Aims

Besides the two main Alzheimer’s disease (AD) hallmarks (neurofibrillary tangles and senile plaques), the alteration of the structure and function of mitochondria was shown to be linked to the toxicity of Aβ peptides, in particular through the increase of reactive oxygen species (ROS) production. Furthermore, we have recently shown that APP C-terminal fragments (C83 and C99) localize to mitochondria-associated membranes (1) and trigger mitochondrial dysfunctions, overproduction of ROS and blockade of the mitophagy process (2).

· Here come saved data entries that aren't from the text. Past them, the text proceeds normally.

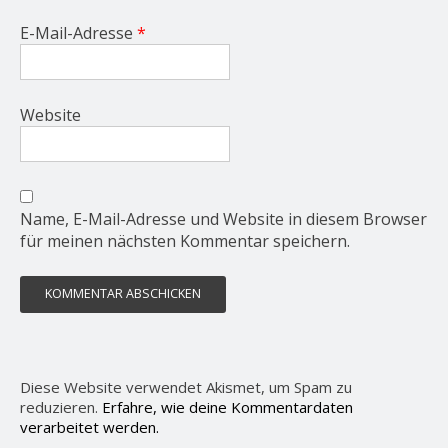
E-Mail-Adresse
*
Website
Name, E-Mail-Adresse und Website in diesem Browser
für meinen nächsten Kommentar speichern.
Diese Website verwendet Akismet, um Spam zu
reduzieren.
Erfahre, wie deine Kommentardaten
verarbeitet werden.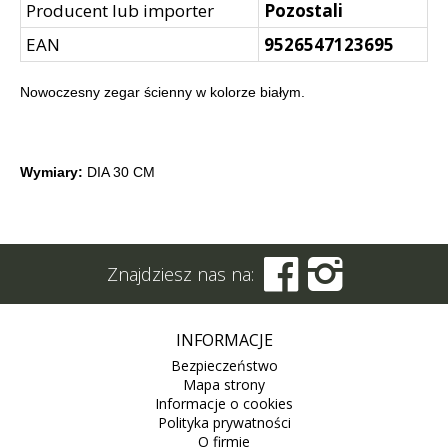
Producent lub importer
Pozostali
EAN
9526547123695
Nowoczesny zegar ścienny w kolorze białym.
Wymiary:
DIA 30 CM


Znajdziesz nas na:
INFORMACJE
Bezpieczeństwo
Mapa strony
Informacje o cookies
Polityka prywatności
O firmie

Aims : We assessed mitochondrial structure and function and analyzed mitophagy markers in a cohort of fibroblasts isolated from sporadic AD patients.

Methods

We used fibroblasts from control, mild-cognitive impairment (MCI), or AD (AD) patients. Mitochondrial cristae organization as well as area, perimeter and number were quantified by electron microscopy. Measurements of mitochondrial ROS production and mitochondrial potential were analyzed by flow cytometry. The expression of proteins involved in mitophagy and mitochondrial dynamics were evaluated by SDS-PAGE.

Results

Fibroblasts from AD patients exhibit disorganization of mitochondria cristae ultrastructure with an increase of size in comparison of control and MCI cells. Electronic microscopy analyses also reveal an enlargement of endosomes in AD fibroblasts. Furthermore, mitochondrial function is also disrupted with an alteration of the mitochondrial membrane potential and modifications of expression of mitophagy markers.

Conclusions

Altogether, our data highlight mitochondria impairment in peripheral cells of AD patients and emphasize their potential use in AD diagnosis and personalized medicine.

(1) Del Prete D, et al. JAD 2017.

(2) Vaillant-Beuchot L^#, Mary A^#, et al. Under revision, Acta Neuropathologica.